### [Aim of the exercise]
Each line of the material that mentions the word "text" is to be copied.

____ Record set

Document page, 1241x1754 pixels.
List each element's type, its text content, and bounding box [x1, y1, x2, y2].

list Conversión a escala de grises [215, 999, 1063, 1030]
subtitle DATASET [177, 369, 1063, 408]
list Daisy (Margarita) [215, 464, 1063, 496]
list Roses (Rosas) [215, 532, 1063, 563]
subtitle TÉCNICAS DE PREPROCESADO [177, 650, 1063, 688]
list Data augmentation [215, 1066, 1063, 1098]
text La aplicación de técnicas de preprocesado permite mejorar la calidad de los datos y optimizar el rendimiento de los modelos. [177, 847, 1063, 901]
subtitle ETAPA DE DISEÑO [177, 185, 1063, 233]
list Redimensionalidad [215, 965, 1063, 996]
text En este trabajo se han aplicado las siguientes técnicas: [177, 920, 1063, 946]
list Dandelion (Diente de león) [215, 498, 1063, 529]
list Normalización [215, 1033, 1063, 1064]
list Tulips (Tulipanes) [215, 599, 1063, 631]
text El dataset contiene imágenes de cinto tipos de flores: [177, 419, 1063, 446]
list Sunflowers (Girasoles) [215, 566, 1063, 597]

________

### [The completed task]
List each element's type, its text content, and bounding box [x1, y1, x2, y2].
text La aplicación de técnicas de preprocesado permite mejorar la calidad de los datos y optimizar el rendimiento de los modelos. [177, 847, 1063, 901]
text En este trabajo se han aplicado las siguientes técnicas: [177, 920, 1063, 946]
text El dataset contiene imágenes de cinto tipos de flores: [177, 419, 1063, 446]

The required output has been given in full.